SELECTED EXCERPT –
The present study showed that the more proficient and experienced L2 learners are in their second language the more sensitive they become to accent in L2 words produced by other learners of the same L1. They thereby appear to rely on similar acoustic cues as native listeners by specifically differentiating the production quality of easy versus difficult sounds, that do not occur in their L1, and by differentiating different degrees of accent. Unlike that, listeners whose experience with spoken English is more limited to speech produced by speakers of the same L1 are more likely to accept accented productions as good instances of L2 words. We suggest that with more native input, representations can become less “accented” and more targetlike. However, future research will have to show how learners can break out of the circle of perceiving the L2 through their L1 filter and compare new input to accented representations. The ability to explicitly judge how well a word was pronounced may be one important aspect to start a change.

APPENDIX

APPENDIX A

TABLE A. Words and word pairs that were recorded in the production session. In the minimal pairs, the word after the dash is the one containing the critical difficult sound. All words used in the experiment are monosyllabic. The words in italics were recorded and acoustically analyzed but excluded from the materials for the perception experiment. The filler words were recorded to distract the speakers from the purpose of the study, but they were not further analyzed.

APPENDIX B

The following figures show a selection of acoustic measures that had been used to determine the produced difference between the words of the minimal pairs. Tokens were assigned to material sets A, B, or C for each type of contrast according to different acoustic measures (see text for details). The variability in the boxes is due to interspeaker differences (four speakers per group) and to the different words (five words per category and contrast).

FIGURE B.1. Upper Panel: Formant values measured as the difference between F2 and F1 in Hz during a stable segment in the vowel for words with either /æ/ or /ε/ for the German learners grouped into three groups of four (dark gray = group A, mid-gray = group B, light gray = group C); Lower Panel: Duration values of the entire vowel for words with either /æ/ or /ε/ and the different groups.

FIGURE B.2. Upper Panel: Vowel/consonant ratios measured as the duration of the vowel divided by the duration of the consonant in words ending in voiced (v) or voiceless (vl) fricatives for the German learners grouped into three groups of four (dark gray = group A, mid-gray = group B, light gray = group C); Lower Panel: Voiced portion of the fricative measured as the duration of the voiced part of the fricative divided by the total duration.

FIGURE B.3. Top Panel: Aspiration duration for words ending in either voiced (v) or voiceless (vl) stops for the German learners grouped into three groups of four (dark gray = group A, mid-gray = group B, light gray = group C); Mid-Panel: Duration of the preceding vowel. Bottom Panel: Voiced portion of the closure measured as the duration of the voicing during closure divided by the total closure duration. As all other words, words containing a word-final stop were embedded in the end of carrier sentences. All word-final stops were produced as released stops.

Source data –
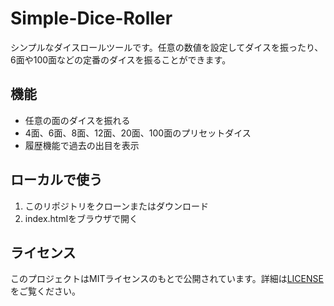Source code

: # Simple-Dice-Roller

シンプルなダイスロールツールです。任意の数値を設定してダイスを振ったり、6面や100面などの定番のダイスを振ることができます。

## 機能

- 任意の面のダイスを振れる
- 4面、6面、8面、12面、20面、100面のプリセットダイス
- 履歴機能で過去の出目を表示

## ローカルで使う

1. このリポジトリをクローンまたはダウンロード
2. index.htmlをブラウザで開く

## ライセンス

このプロジェクトはMITライセンスのもとで公開されています。詳細は[LICENSE](https://opensource.org/licenses/mit-license.php)をご覧ください。
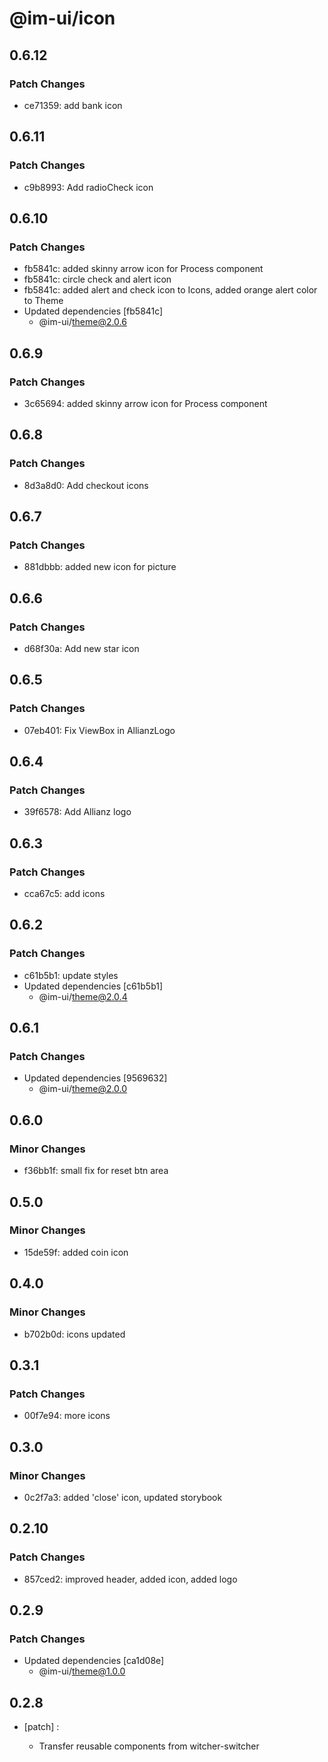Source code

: # @im-ui/icon

## 0.6.12

### Patch Changes

- ce71359: add bank icon

## 0.6.11

### Patch Changes

- c9b8993: Add radioCheck icon

## 0.6.10

### Patch Changes

- fb5841c: added skinny arrow icon for Process component
- fb5841c: circle check and alert icon
- fb5841c: added alert and check icon to Icons, added orange alert color to Theme
- Updated dependencies [fb5841c]
  - @im-ui/theme@2.0.6

## 0.6.9

### Patch Changes

- 3c65694: added skinny arrow icon for Process component

## 0.6.8

### Patch Changes

- 8d3a8d0: Add checkout icons

## 0.6.7

### Patch Changes

- 881dbbb: added new icon for picture

## 0.6.6

### Patch Changes

- d68f30a: Add new star icon

## 0.6.5

### Patch Changes

- 07eb401: Fix ViewBox in AllianzLogo

## 0.6.4

### Patch Changes

- 39f6578: Add Allianz logo

## 0.6.3

### Patch Changes

- cca67c5: add icons

## 0.6.2

### Patch Changes

- c61b5b1: update styles
- Updated dependencies [c61b5b1]
  - @im-ui/theme@2.0.4

## 0.6.1

### Patch Changes

- Updated dependencies [9569632]
  - @im-ui/theme@2.0.0

## 0.6.0

### Minor Changes

- f36bb1f: small fix for reset btn area

## 0.5.0

### Minor Changes

- 15de59f: added coin icon

## 0.4.0

### Minor Changes

- b702b0d: icons updated

## 0.3.1

### Patch Changes

- 00f7e94: more icons

## 0.3.0

### Minor Changes

- 0c2f7a3: added 'close' icon, updated storybook

## 0.2.10

### Patch Changes

- 857ced2: improved header, added icon, added logo

## 0.2.9

### Patch Changes

- Updated dependencies [ca1d08e]
  - @im-ui/theme@1.0.0

## 0.2.8

- [patch] :

  - Transfer reusable components from witcher-switcher
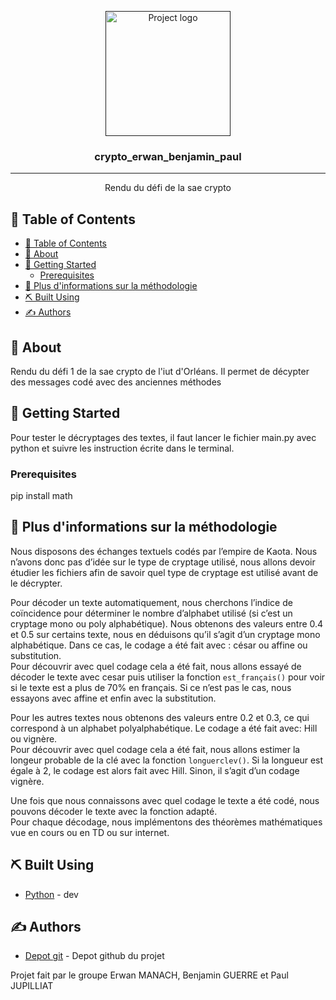 <p align="center">
  <a href="" rel="noopener">
 <img width=200px height=200px src="https://i.imgur.com/6wj0hh6.jpg" alt="Project logo"></a>
</p>

<h3 align="center">crypto_erwan_benjamin_paul
</h3>

---

<p align="center"> Rendu du défi de la sae crypto
    <br> 
</p>

## 📝 Table of Contents

- [📝 Table of Contents](#-table-of-contents)
- [🧐 About <a name = "about"></a>](#-about-)
- [🏁 Getting Started <a name = "getting_started"></a>](#-getting-started-)
  - [Prerequisites](#prerequisites)
- [🎈 Plus d'informations sur la méthodologie <a name="usage"></a>](#-plus-dinformations-sur-la-méthodologie-)
- [⛏️ Built Using <a name = "built_using"></a>](#️-built-using-)
- [✍️ Authors <a name = "authors"></a>](#️-authors-)

## 🧐 About <a name = "about"></a>
Rendu du défi 1 de la sae crypto de l'iut d'Orléans. Il permet de décypter des messages codé avec des anciennes méthodes

## 🏁 Getting Started <a name = "getting_started"></a>

Pour tester le décryptages des textes, il faut lancer le fichier main.py avec python et suivre les instruction écrite dans le terminal.

### Prerequisites

pip install math

## 🎈 Plus d'informations sur la méthodologie <a name="usage"></a>

Nous disposons des échanges textuels codés par l’empire de Kaota.
Nous n’avons donc pas d’idée sur le type de cryptage utilisé, nous allons devoir étudier les fichiers afin de savoir quel type de cryptage est utilisé avant de le décrypter.

Pour décoder un texte automatiquement, nous cherchons l’indice de coïncidence pour déterminer le nombre d’alphabet utilisé (si c’est un cryptage mono ou poly alphabétique).
Nous obtenons des valeurs entre 0.4 et 0.5 sur certains texte, nous en déduisons qu’il s’agit d’un cryptage mono alphabétique. Dans ce cas, le codage a été fait avec : césar ou affine ou substitution.  
Pour découvrir avec quel codage cela a été fait, nous allons essayé de décoder le texte avec cesar puis utiliser la fonction  `est_français()` pour voir si le texte est a plus de 70% en français. Si ce n’est pas le cas, nous essayons avec affine et enfin avec la substitution.

Pour les autres textes nous obtenons des valeurs entre 0.2 et 0.3, ce qui correspond à un alphabet polyalphabétique. Le codage a été fait avec:  Hill ou vignère.  
Pour découvrir avec quel codage cela a été fait, nous allons estimer la longeur probable de la clé avec la fonction `longuerclev()`. Si la longueur est égale à 2, le codage est alors fait avec Hill. Sinon, il s’agit d’un codage vignère.  

Une fois que nous connaissons avec quel codage le texte a été codé, nous pouvons décoder le texte avec la fonction adapté.   
Pour chaque décodage, nous implémentons des théorèmes mathématiques vue en cours ou en TD ou sur internet.

## ⛏️ Built Using <a name = "built_using"></a>

- [Python](https://www.python.org) - dev

## ✍️ Authors <a name = "authors"></a>

- [Depot git](https://github.com/BenGuerre/crypto_erwan_benjamin_paul) - Depot github du projet

Projet fait par le groupe Erwan MANACH, Benjamin GUERRE et Paul JUPILLIAT
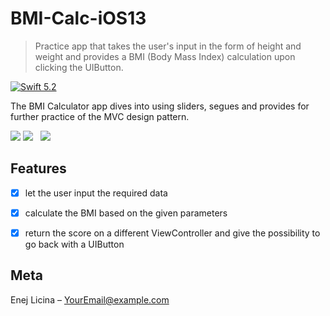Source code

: # BMI-Calc-iOS13

> Practice app that takes the user's input in the form of height and weight and provides a BMI (Body Mass Index) calculation upon clicking the UIButton.

[![Swift 5.2][swift-image]][swift-url]

The BMI Calculator app dives into using sliders, segues and provides for further practice of the MVC design pattern.

![](header.png)
![](https://github.com/EnejL/Readme-images/blob/master/BMI-Calc-iOS13/Simulator%20Screen%20Shot%20-%20iPhone%2011%20Pro%20-%202020-04-20%20at%2021.20.26.png)&nbsp;&nbsp;
![](https://github.com/EnejL/Readme-images/blob/master/BMI-Calc-iOS13/Simulator%20Screen%20Shot%20-%20iPhone%2011%20Pro%20-%202020-04-20%20at%2021.20.31.png)


## Features

- [x] let the user input the required data
- [x] calculate the BMI based on the given parameters
- [x] return the score on a different ViewController and give the possibility to go back with a UIButton


## Meta

Enej Licina – YourEmail@example.com

[swift-image]:https://img.shields.io/badge/swift-5.2-orange.svg
[swift-url]: https://swift.org/
[license-image]: https://img.shields.io/badge/License-MIT-blue.svg
[license-url]: LICENSE
[travis-image]: https://img.shields.io/travis/dbader/node-datadog-metrics/master.svg?style=flat-square
[travis-url]: https://travis-ci.org/dbader/node-datadog-metrics
[codebeat-image]: https://codebeat.co/badges/c19b47ea-2f9d-45df-8458-b2d952fe9dad
[codebeat-url]: https://codebeat.co/projects/github-com-vsouza-awesomeios-com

WHAT THE TASK REQUIRES – In the excerpt about L2 accent perception, rename "filler words" to "distractor words" and write out the passage starting with "TABLE A. Words" and going on through "not further analyzed.". Rely only on the excerpt about L2 accent perception.

RESPONSE TO THE TASK –
TABLE A. Words and word pairs that were recorded in the production session. In the minimal pairs, the word after the dash is the one containing the critical difficult sound. All words used in the experiment are monosyllabic. The words in italics were recorded and acoustically analyzed but excluded from the materials for the perception experiment. The distractor words were recorded to distract the speakers from the purpose of the study, but they were not further analyzed.